The Jays feature a rotation that includes Ricky Romero, 25, Shaun Marcum, 28, Morrow, 26, and Brett Cecil, 23. Kyle Drabek, 22, obtained from Philadelphia in the Halladay deal, is having a strong year in Double-A (12-9, 2.92). All of them attack hitters with quality stuff, though Marcum does so not with velocity but with a killer change-up.
Anthopoulos said he considered the Rays, with a rotation that is aggressive with fastballs, as "the standard-bearers" of how to build an AL East-worthy pitching staff. "With a collection of young starting pitchers with stuff and a veteran bullpen you can do some damage," he said.
The Jays' blueprint goes beyond collecting young starters with swing-and-miss stuff. When the front office and scouts gathered in their war room for the draft last June, Anthopoulos talked to them about the teams GM Pat Gillick put together to win World Series titles in 1992 and 1993, teams filled what he called "athletic players with baseball skills . . . two-way players." The group included players such as Devon White, Roberto Alomar, Kelly Gruber and Tony Fernandez.
(The Jays used each of their first five picks -- among the top 61 picks overall -- on pitchers.
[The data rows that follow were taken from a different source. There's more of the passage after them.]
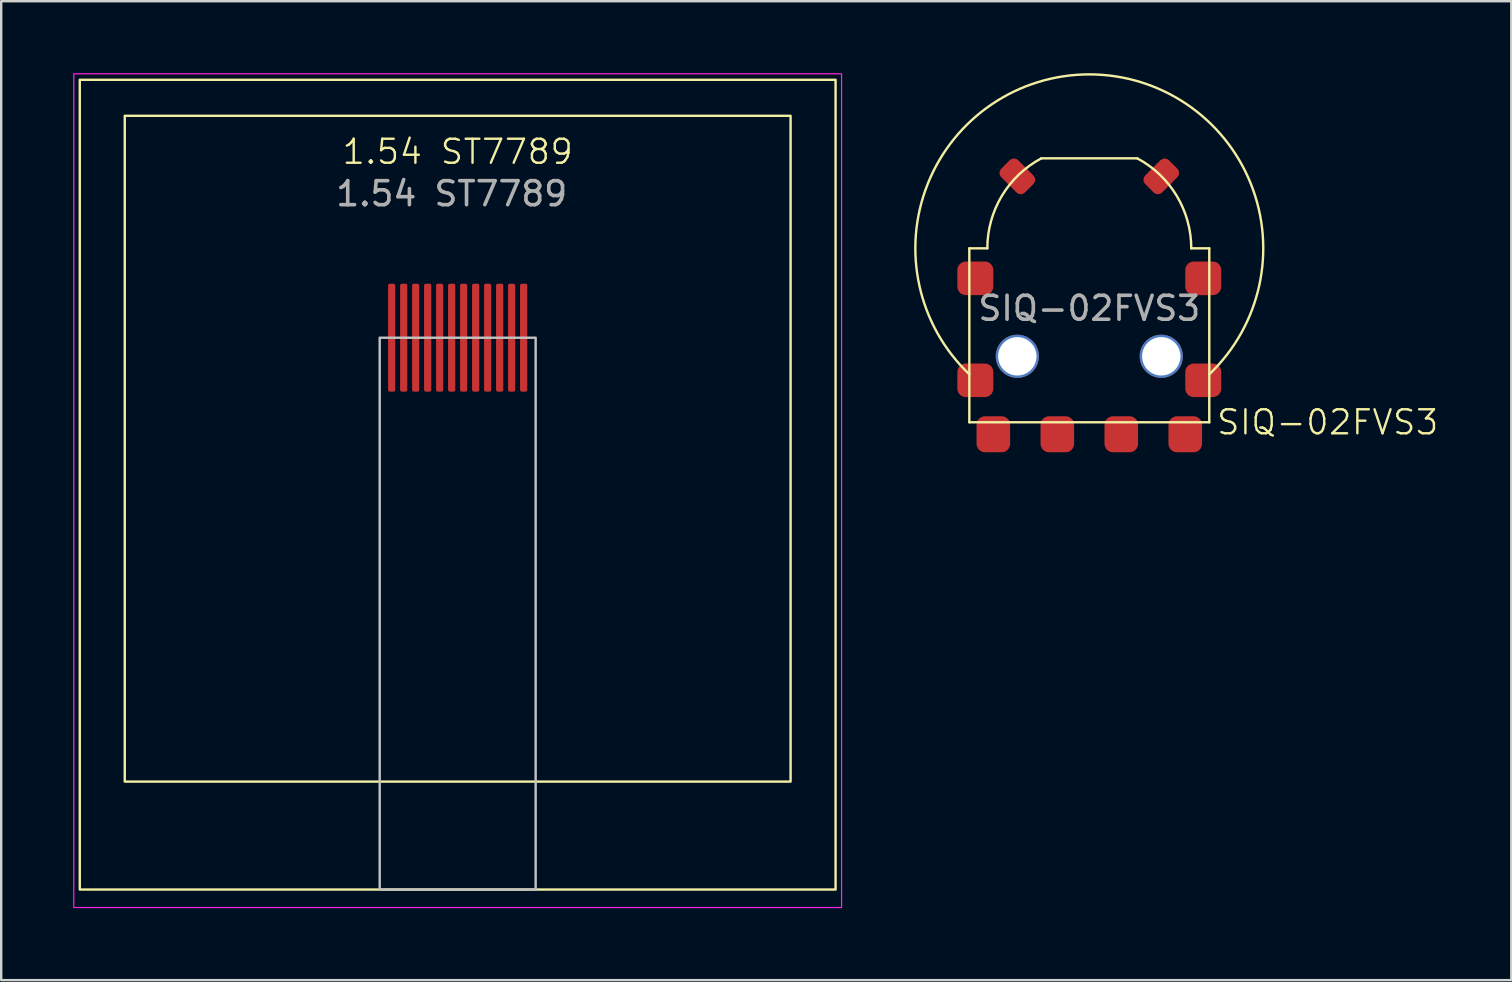
<source format=kicad_pcb>
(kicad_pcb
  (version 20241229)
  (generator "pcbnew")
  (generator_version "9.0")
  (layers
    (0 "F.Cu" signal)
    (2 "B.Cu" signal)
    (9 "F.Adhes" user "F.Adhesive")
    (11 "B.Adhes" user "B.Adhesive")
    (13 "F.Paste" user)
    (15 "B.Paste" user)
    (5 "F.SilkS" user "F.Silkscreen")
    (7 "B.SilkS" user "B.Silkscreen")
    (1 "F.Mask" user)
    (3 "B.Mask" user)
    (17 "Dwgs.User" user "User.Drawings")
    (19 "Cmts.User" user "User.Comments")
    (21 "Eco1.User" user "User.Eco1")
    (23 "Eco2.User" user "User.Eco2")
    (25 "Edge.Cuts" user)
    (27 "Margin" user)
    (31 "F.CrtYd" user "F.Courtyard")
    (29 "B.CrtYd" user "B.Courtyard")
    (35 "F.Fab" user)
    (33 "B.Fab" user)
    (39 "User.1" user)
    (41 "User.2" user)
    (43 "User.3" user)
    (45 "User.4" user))
  (footprint "1.54 ST7789"
    (layer "F.Cu")
    (at 16.025 17.025)
    (property "Reference" "1.54 ST7789" (at 0 -13.75 0) (unlocked yes) (layer "F.SilkS") (effects (font (size 1 1) (thickness 0.1))))
    (attr smd)
    (fp_rect (start -15.75 -16.75) (end 15.75 17) (stroke (width 0.1) (type default)) (fill no) (layer "F.SilkS"))
    (fp_rect (start -13.875 -15.25) (end 13.875 12.5) (stroke (width 0.1) (type solid)) (fill no) (layer "F.SilkS"))
    (fp_rect (start 3.25 -6) (end -3.25 17) (stroke (width 0.1) (type solid)) (fill no) (layer "Dwgs.User"))
    (fp_rect (start -16 -17) (end 16 17.75) (stroke (width 0.05) (type default)) (fill no) (layer "F.CrtYd"))
    (fp_text user "${REFERENCE}" (at -0.25 -12 0) (unlocked yes) (layer "F.Fab") (effects (font (size 1 1) (thickness 0.15))))
    (pad "1" smd roundrect (at -2.75 -6) (size 0.3 4.5) (layers "F.Cu" "F.Mask" "F.Paste") (roundrect_rratio 0.25))
    (pad "2" smd roundrect (at -2.25 -6) (size 0.3 4.5) (layers "F.Cu" "F.Mask" "F.Paste") (roundrect_rratio 0.25))
    (pad "3" smd roundrect (at -1.75 -6) (size 0.3 4.5) (layers "F.Cu" "F.Mask" "F.Paste") (roundrect_rratio 0.25))
    (pad "4" smd roundrect (at -1.25 -6) (size 0.3 4.5) (layers "F.Cu" "F.Mask" "F.Paste") (roundrect_rratio 0.25))
    (pad "5" smd roundrect (at -0.75 -6) (size 0.3 4.5) (layers "F.Cu" "F.Mask" "F.Paste") (roundrect_rratio 0.25))
    (pad "6" smd roundrect (at -0.25 -6) (size 0.3 4.5) (layers "F.Cu" "F.Mask" "F.Paste") (roundrect_rratio 0.25))
    (pad "7" smd roundrect (at 0.25 -6) (size 0.3 4.5) (layers "F.Cu" "F.Mask" "F.Paste") (roundrect_rratio 0.25))
    (pad "8" smd roundrect (at 0.75 -6) (size 0.3 4.5) (layers "F.Cu" "F.Mask" "F.Paste") (roundrect_rratio 0.25))
    (pad "9" smd roundrect (at 1.25 -6) (size 0.3 4.5) (layers "F.Cu" "F.Mask" "F.Paste") (roundrect_rratio 0.25))
    (pad "10" smd roundrect (at 1.75 -6) (size 0.3 4.5) (layers "F.Cu" "F.Mask" "F.Paste") (roundrect_rratio 0.25))
    (pad "11" smd roundrect (at 2.25 -6) (size 0.3 4.5) (layers "F.Cu" "F.Mask" "F.Paste") (roundrect_rratio 0.25))
    (pad "12" smd roundrect (at 2.75 -6) (size 0.3 4.5) (layers "F.Cu" "F.Mask" "F.Paste") (roundrect_rratio 0.25)))
  (footprint "SIQ-02FVS3"
    (layer "F.Cu")
    (at 42.35 7.3)
    (property "Reference" "SIQ-02FVS3" (at 5.25 7.25 0) (unlocked yes) (layer "F.SilkS") (effects (font (size 1 1) (thickness 0.1)) (justify left)))
    (attr smd)
    (fp_line (start -5 7.25) (end -5 0) (stroke (width 0.1) (type default)) (layer "F.SilkS"))
    (fp_line (start -4.25 0) (end -5 0) (stroke (width 0.1) (type default)) (layer "F.SilkS"))
    (fp_line (start 2 -3.75) (end -2 -3.75) (stroke (width 0.1) (type default)) (layer "F.SilkS"))
    (fp_line (start 5 0) (end 4.25 0) (stroke (width 0.1) (type default)) (layer "F.SilkS"))
    (fp_line (start 5 7.25) (end -5 7.25) (stroke (width 0.1) (type default)) (layer "F.SilkS"))
    (fp_line (start 5 7.25) (end 5 0) (stroke (width 0.1) (type default)) (layer "F.SilkS"))
    (fp_arc (start -5 5.25) (mid 0 -7.25) (end 5 5.25) (stroke (width 0.1) (type default)) (layer "F.SilkS"))
    (fp_arc (start -4.25 0) (mid -3.644345 -2.186607) (end -2 -3.75) (stroke (width 0.1) (type default)) (layer "F.SilkS"))
    (fp_arc (start 2 -3.75) (mid 3.644345 -2.186607) (end 4.25 0) (stroke (width 0.1) (type default)) (layer "F.SilkS"))
    (fp_text user "${REFERENCE}" (at 0 2.5 0) (unlocked yes) (layer "F.Fab") (effects (font (size 1 1) (thickness 0.15))))
    (pad "" smd roundrect (at -4.75 1.25) (size 1.5 1.4) (layers "F.Cu" "F.Mask" "F.Paste") (roundrect_rratio 0.25))
    (pad "" smd roundrect (at -4.75 5.5) (size 1.5 1.4) (layers "F.Cu" "F.Mask" "F.Paste") (roundrect_rratio 0.25))
    (pad "" smd roundrect (at -3 -3 45) (size 1 1.4) (layers "F.Cu" "F.Mask" "F.Paste") (roundrect_rratio 0.25))
    (pad "" np_thru_hole circle (at -3 4.5) (size 1.8 1.8) (drill 1.6) (layers "*.Cu" "*.Mask"))
    (pad "" smd roundrect (at 3 -3 315) (size 1 1.4) (layers "F.Cu" "F.Mask" "F.Paste") (roundrect_rratio 0.25))
    (pad "" np_thru_hole circle (at 3 4.5) (size 1.8 1.8) (drill 1.6) (layers "*.Cu" "*.Mask"))
    (pad "" smd roundrect (at 4.75 1.25) (size 1.5 1.4) (layers "F.Cu" "F.Mask" "F.Paste") (roundrect_rratio 0.25))
    (pad "" smd roundrect (at 4.75 5.5) (size 1.5 1.4) (layers "F.Cu" "F.Mask" "F.Paste") (roundrect_rratio 0.25))
    (pad "1" smd roundrect (at -4 7.75) (size 1.4 1.5) (layers "F.Cu" "F.Mask" "F.Paste") (roundrect_rratio 0.25))
    (pad "2" smd roundrect (at -1.333 7.75) (size 1.4 1.5) (layers "F.Cu" "F.Mask" "F.Paste") (roundrect_rratio 0.25))
    (pad "3" smd roundrect (at 1.333 7.75) (size 1.4 1.5) (layers "F.Cu" "F.Mask" "F.Paste") (roundrect_rratio 0.25))
    (pad "4" smd roundrect (at 4 7.75) (size 1.4 1.5) (layers "F.Cu" "F.Mask" "F.Paste") (roundrect_rratio 0.25)))
  (gr_rect
    (start -3 -3)
    (end 59.938 37.8)
    (stroke (width 0.1) (type default))
    (fill no)
    (layer "Edge.Cuts")))
</source>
And they are big pitchers: 6-6, 220-pound right-hander William McGuire; 6-4, 190-pound RHP Aaron Sanchez; 6-5, 200-pound RHP Noah Snydergaard; 6-4, 235-pound RHP Asher Wojciechowski and 6-3, 200-pound left-hander Griffin Murphy. They also spent $10 million last April on free agent shortstop Adeiny Hecchavaria from Cuba.)
Anthopoulos has emphasized not only drafting such athletic players, but also acquiring them from other organizations, such as Fred Lewis (added in an April trade with the Giants) and Yunel Escobar (a July trade with the Braves). But the move that most revealed his philosophy was when he traded a big-league ready first baseman, Brett Wallace, to Houston for Anthony Gose, a 19-year-old Class-A center fielder whom the Astros acquired from Philadelphia in the Roy Oswalt deal. Gose has limited power, has great speed but has been thrown out on 47 percent of his steal attempts this year, and owns a career OBP in the minors of .324. But Anthopoulos acquired him because in time he could develop into a premium center fielder.
When the Toronto scouts scoured the Philadelphia system last summer in preparation for a possible Halladay trade, "Gose was not really on our radar," Anthopoulos said. "But every scout we sent out there came back raving about Anthony Gose."
Anthopoulos said he tried to trade for Gose last winter in the Halladay deal, tried again in spring training and again early in the season. It wasn't until he cut a side deal with Houston GM Ed Wade -- it was not a traditional three-way trade -- that he finally got Gose.
"We looked at the free agent classes for the next couple of years and there was something like only three or four center fielders but first-base/DH types there were about 20," Anthopoulos said. "Those guys don't become available."
In his 10 months on the job, Anthopoulos already has put his imprint on the organization. He still has work left to emulate the Rays in order to compete with the Yankees and Red Sox for a playoff spot. But for now he has built a team that has the power, on the mound and at the plate, to be the game's biggest spoiler down the stretch.